» **To-do item**:
A faithful copy is needed of the lines below from the one with "pour nous et nous motive" up to and including the one with "cantidad de publicaciones"; set it down with no pictures and no other lines.

Page-level text extractions:
......
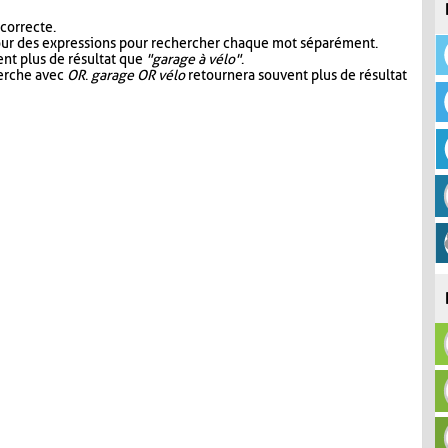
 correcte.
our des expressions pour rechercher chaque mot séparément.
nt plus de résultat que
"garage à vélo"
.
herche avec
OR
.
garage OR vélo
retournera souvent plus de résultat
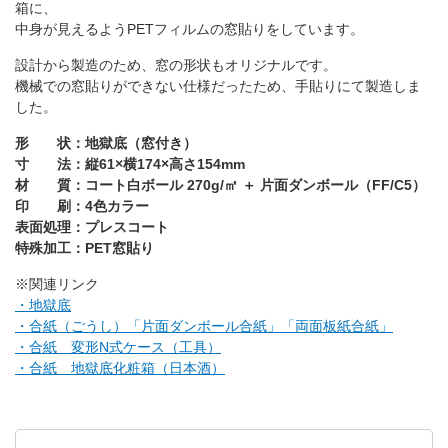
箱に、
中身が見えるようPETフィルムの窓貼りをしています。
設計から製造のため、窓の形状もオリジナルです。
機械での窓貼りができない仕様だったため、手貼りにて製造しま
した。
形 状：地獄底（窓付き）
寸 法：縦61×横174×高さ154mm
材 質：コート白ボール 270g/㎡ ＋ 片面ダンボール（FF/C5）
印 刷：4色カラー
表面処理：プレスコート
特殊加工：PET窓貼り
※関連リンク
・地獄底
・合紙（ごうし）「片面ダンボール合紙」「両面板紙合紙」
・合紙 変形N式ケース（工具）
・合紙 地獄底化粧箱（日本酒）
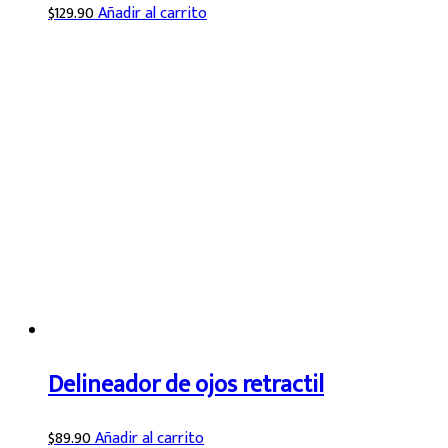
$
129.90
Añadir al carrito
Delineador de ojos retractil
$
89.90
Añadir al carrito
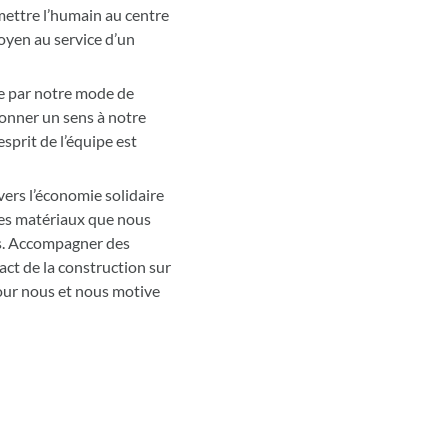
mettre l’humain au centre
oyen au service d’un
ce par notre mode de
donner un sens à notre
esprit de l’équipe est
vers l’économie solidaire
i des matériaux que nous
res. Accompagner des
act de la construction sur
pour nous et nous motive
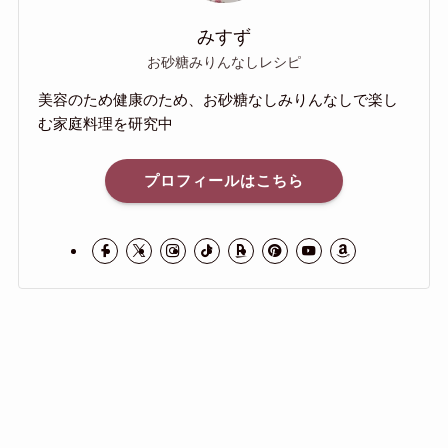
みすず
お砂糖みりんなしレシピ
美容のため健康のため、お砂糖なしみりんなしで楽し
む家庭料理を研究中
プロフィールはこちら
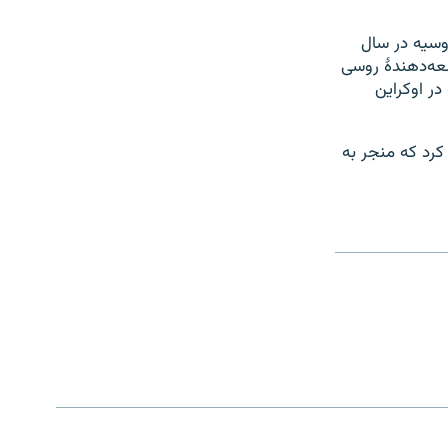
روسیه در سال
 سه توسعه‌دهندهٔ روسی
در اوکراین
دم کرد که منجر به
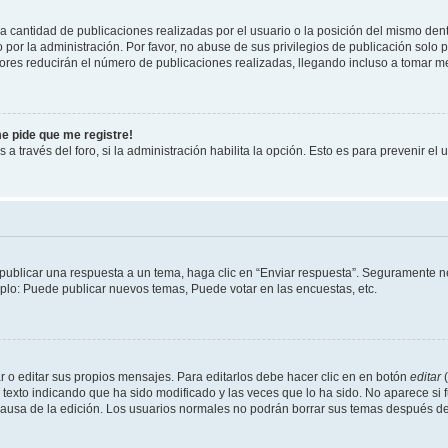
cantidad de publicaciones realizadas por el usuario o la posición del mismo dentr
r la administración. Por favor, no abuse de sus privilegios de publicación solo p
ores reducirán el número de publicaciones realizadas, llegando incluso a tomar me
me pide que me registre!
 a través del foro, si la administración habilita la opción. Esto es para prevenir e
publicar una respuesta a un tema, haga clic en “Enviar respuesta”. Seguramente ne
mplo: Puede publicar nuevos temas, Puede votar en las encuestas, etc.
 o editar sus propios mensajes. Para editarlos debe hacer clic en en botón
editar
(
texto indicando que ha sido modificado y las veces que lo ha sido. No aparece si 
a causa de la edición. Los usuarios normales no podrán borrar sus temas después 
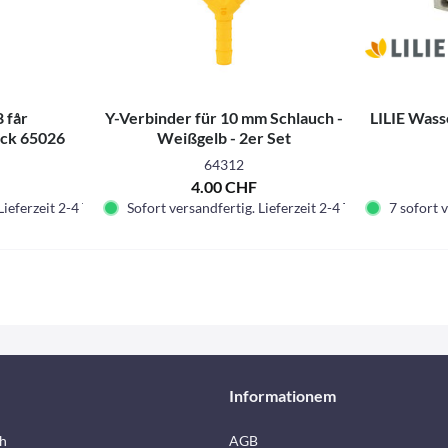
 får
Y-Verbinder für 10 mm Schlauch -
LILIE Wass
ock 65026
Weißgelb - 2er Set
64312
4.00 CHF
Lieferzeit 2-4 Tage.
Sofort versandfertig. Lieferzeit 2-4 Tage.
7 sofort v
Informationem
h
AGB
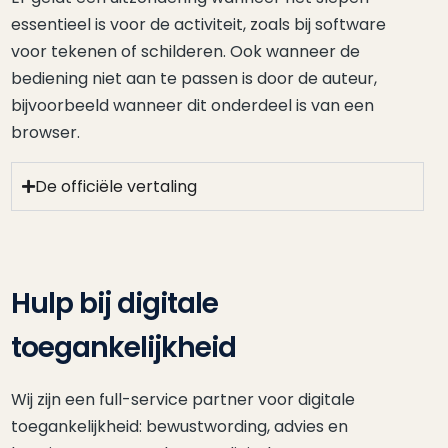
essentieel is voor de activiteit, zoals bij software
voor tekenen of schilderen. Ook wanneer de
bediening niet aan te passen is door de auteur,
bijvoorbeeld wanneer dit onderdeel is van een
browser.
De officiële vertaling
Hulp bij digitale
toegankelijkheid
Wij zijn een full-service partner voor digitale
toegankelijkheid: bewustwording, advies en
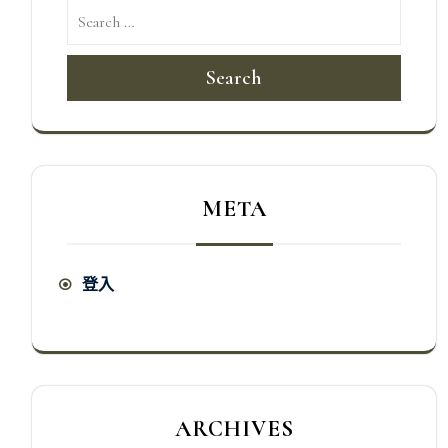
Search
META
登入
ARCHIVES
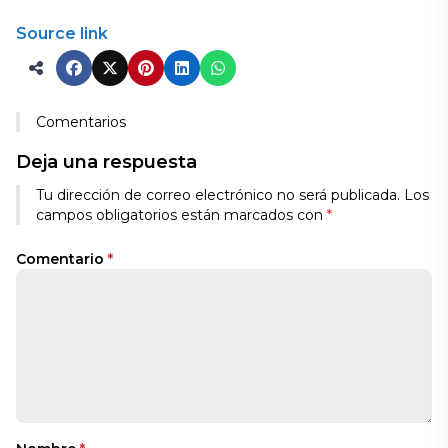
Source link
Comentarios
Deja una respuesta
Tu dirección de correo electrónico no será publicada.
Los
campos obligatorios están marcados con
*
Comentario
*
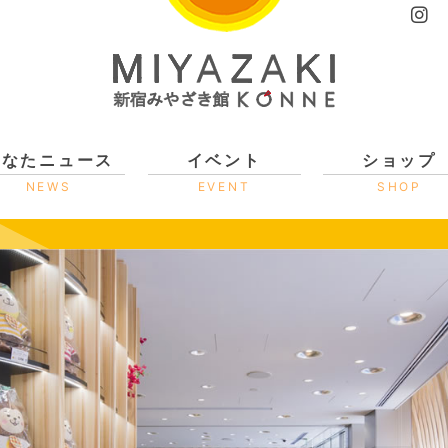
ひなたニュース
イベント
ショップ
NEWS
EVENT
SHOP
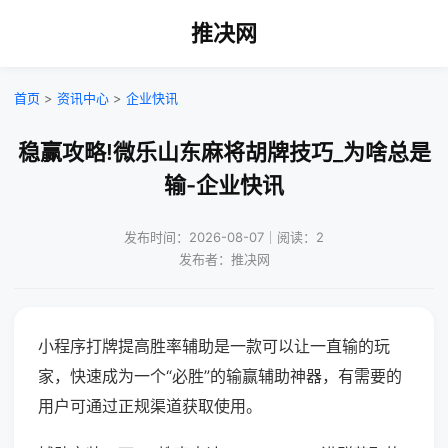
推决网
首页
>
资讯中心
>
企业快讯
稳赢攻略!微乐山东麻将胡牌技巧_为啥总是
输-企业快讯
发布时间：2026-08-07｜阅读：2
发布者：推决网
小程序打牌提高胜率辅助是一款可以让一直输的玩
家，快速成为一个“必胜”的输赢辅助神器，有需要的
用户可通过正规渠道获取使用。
......
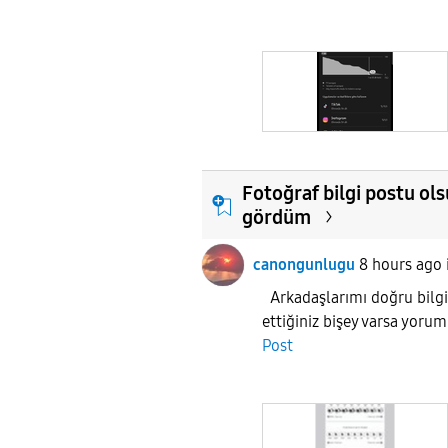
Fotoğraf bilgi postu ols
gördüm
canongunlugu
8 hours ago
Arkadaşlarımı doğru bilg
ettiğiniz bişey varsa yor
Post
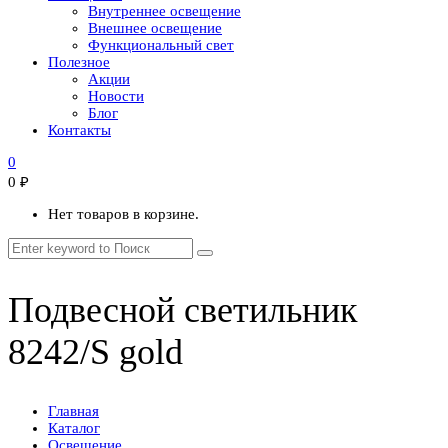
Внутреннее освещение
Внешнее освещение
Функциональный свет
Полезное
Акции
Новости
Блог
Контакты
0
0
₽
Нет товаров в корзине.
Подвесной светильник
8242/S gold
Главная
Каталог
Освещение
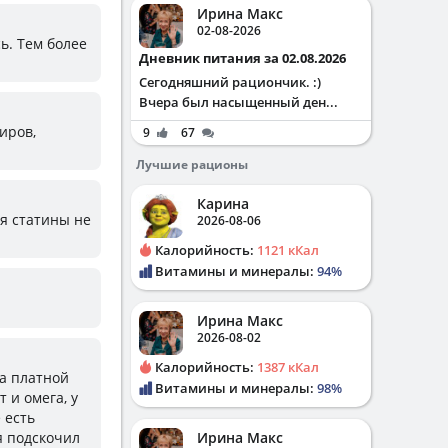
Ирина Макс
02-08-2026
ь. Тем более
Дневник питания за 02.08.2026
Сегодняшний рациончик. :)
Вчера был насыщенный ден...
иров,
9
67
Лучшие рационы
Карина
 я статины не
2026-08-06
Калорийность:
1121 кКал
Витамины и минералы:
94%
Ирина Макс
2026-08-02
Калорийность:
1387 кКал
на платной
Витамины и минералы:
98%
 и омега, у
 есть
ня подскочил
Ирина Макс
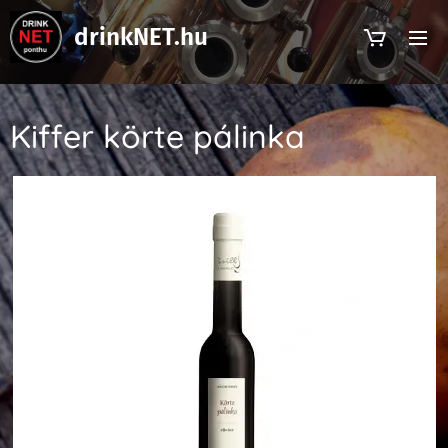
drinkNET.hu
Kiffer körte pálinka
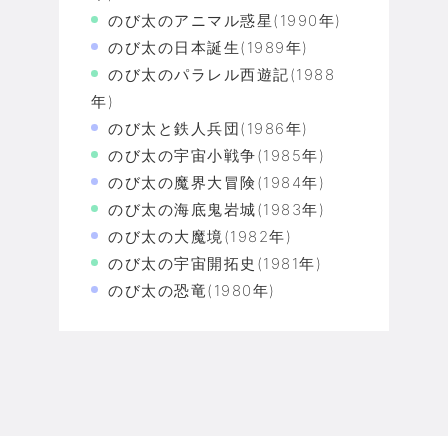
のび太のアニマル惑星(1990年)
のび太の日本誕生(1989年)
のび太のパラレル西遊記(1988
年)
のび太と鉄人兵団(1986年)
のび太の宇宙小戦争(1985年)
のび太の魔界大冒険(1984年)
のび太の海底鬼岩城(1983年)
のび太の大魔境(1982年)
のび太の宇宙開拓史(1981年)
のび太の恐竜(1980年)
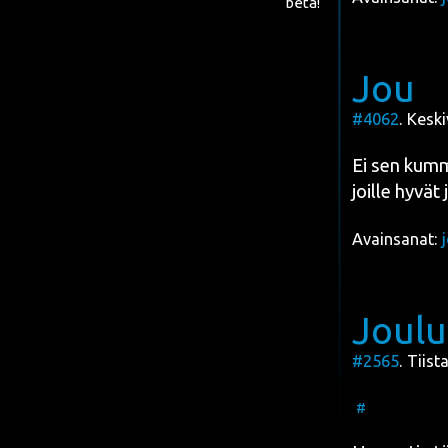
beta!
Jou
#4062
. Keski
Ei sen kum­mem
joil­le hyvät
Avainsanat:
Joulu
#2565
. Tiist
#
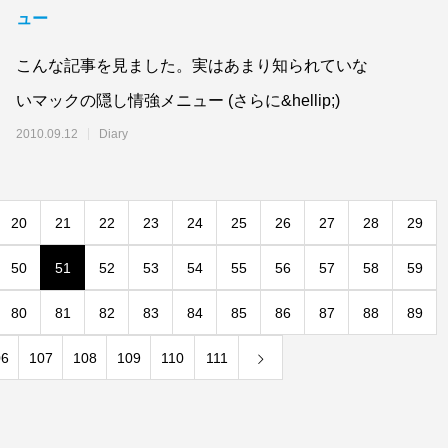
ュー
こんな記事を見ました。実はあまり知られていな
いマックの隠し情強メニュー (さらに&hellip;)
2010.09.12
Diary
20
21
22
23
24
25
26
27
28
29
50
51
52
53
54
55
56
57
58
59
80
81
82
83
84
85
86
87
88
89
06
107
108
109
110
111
......
» **Completed task**:
pour nous et nous motive
みすず
お砂糖みりんなしレシピ
美容のため健康のため、お砂糖なしみりんなしで楽し
む家庭料理を研究中
プロフィールはこちら
روسیه در سال
 سه توسعه‌دهندهٔ روسی
در اوکراین
دم کرد که منجر به
cantidad de publicaciones realizadas por el usuario o la posición del mismo dentr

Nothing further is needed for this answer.